All that is wanted is the exact text of the lines below from the one with "html: <input> ->" through the one with "align-items: flex-start ->", inclusive, minus any pictures.
[Given data — start]
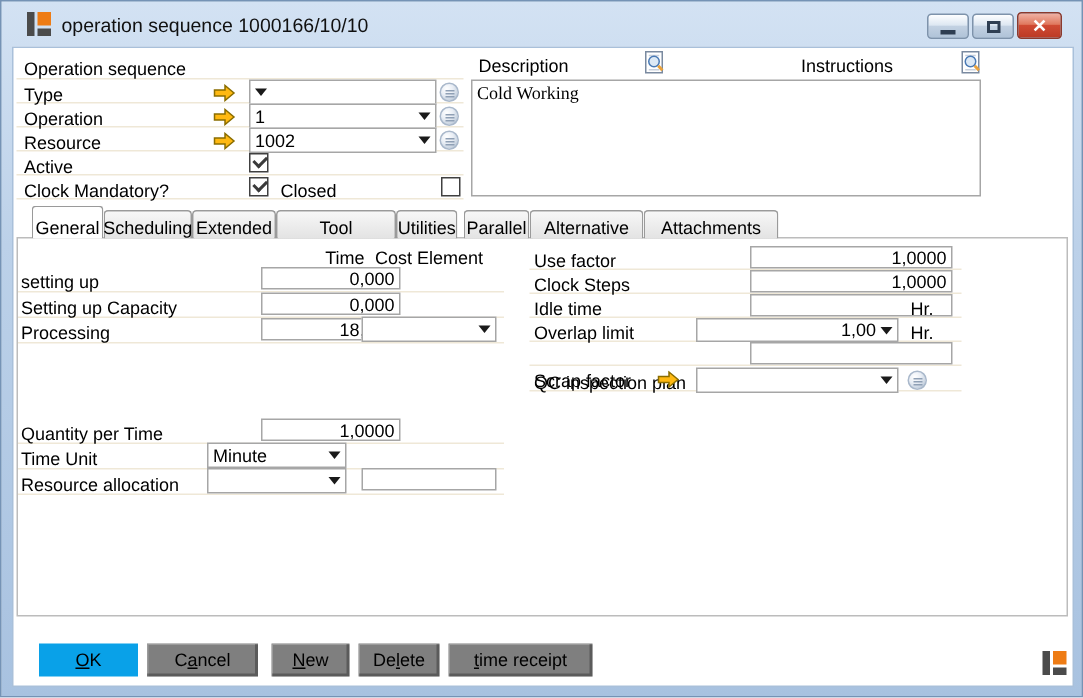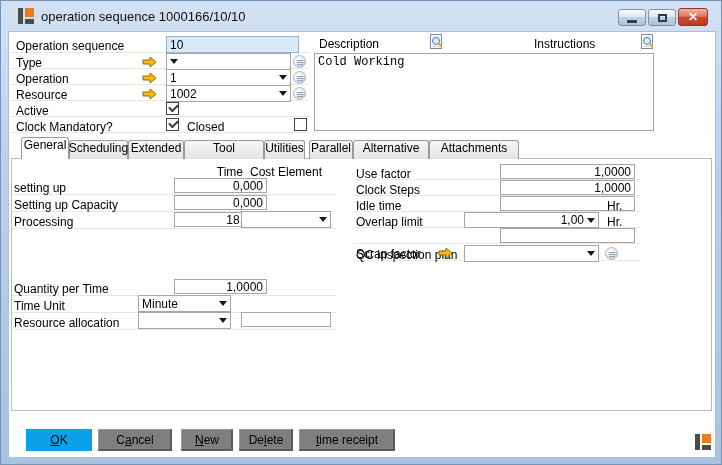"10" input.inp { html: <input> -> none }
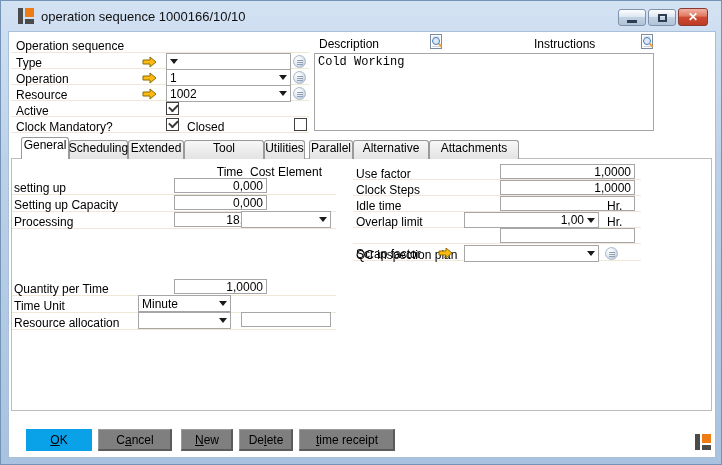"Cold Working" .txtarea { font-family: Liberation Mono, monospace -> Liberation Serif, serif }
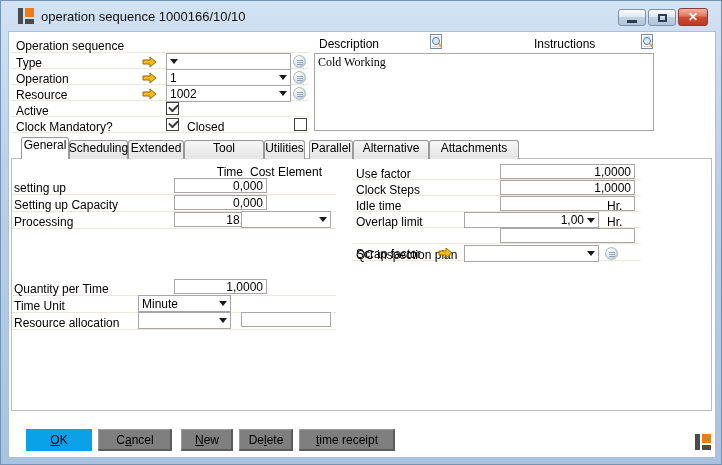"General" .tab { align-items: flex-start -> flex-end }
[Given data — finish]
[Given data — start]
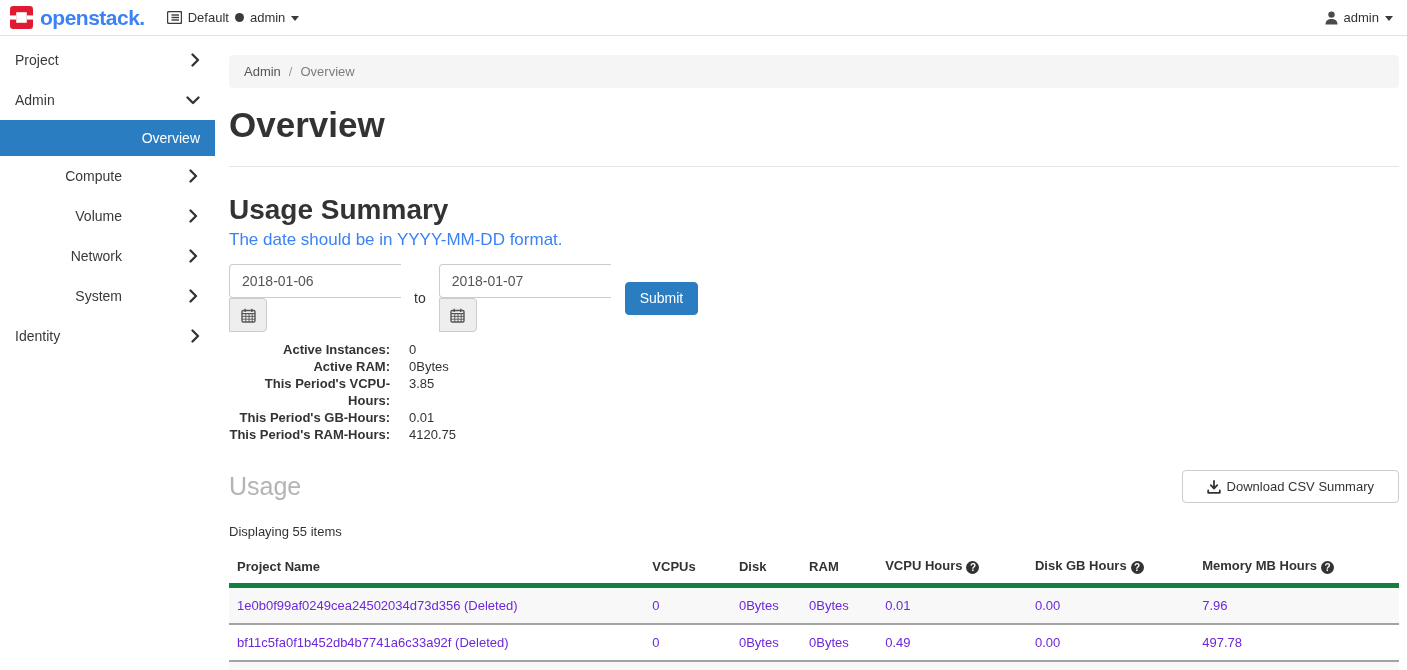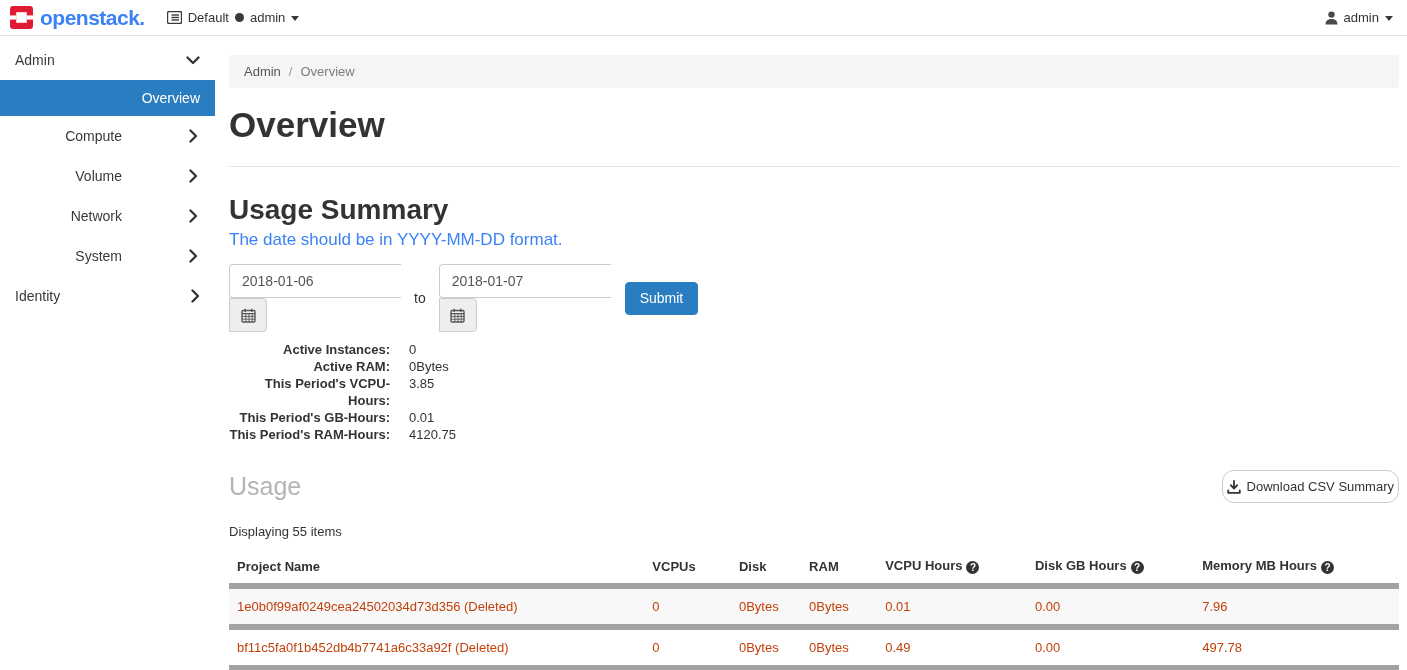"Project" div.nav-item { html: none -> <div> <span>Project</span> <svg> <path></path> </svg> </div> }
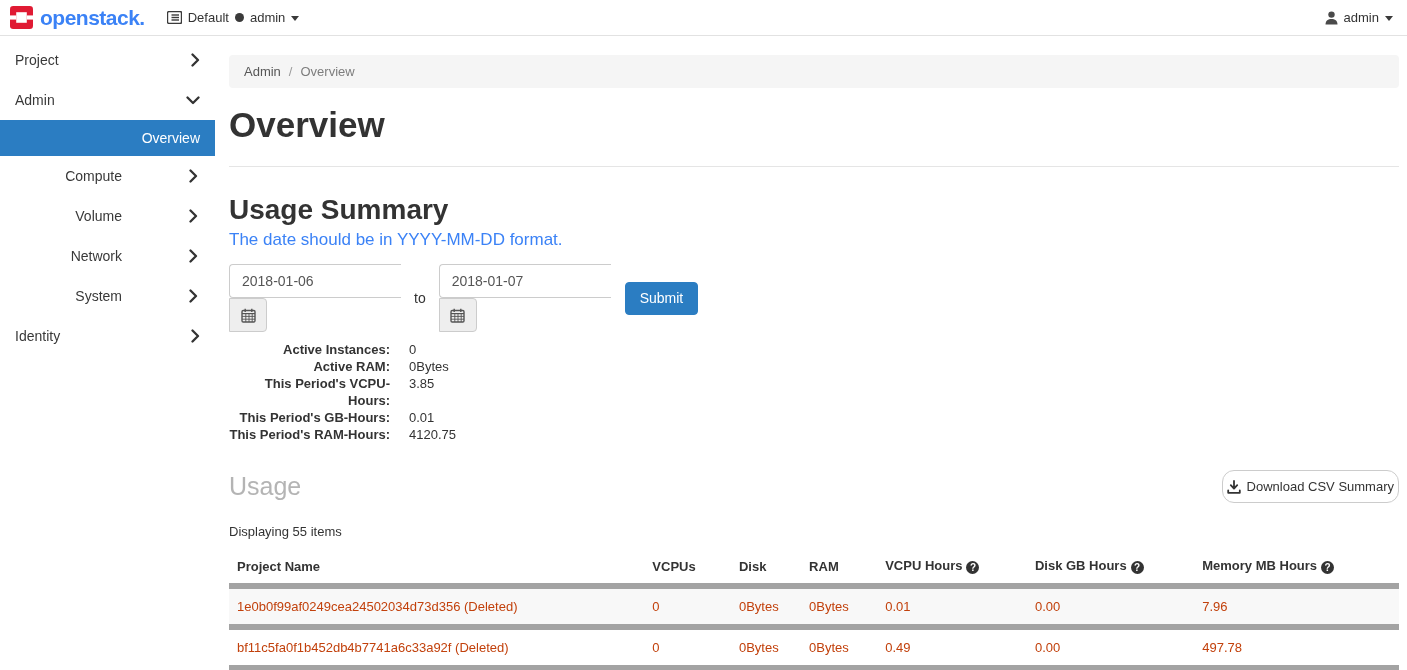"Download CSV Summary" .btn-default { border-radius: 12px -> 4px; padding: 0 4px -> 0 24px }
[Given data — finish]
Output for this task –
"10" input.inp { html: <input> -> none }
"Cold Working" .txtarea { font-family: Liberation Mono, monospace -> Liberation Serif, serif }
"General" .tab { align-items: flex-start -> flex-end }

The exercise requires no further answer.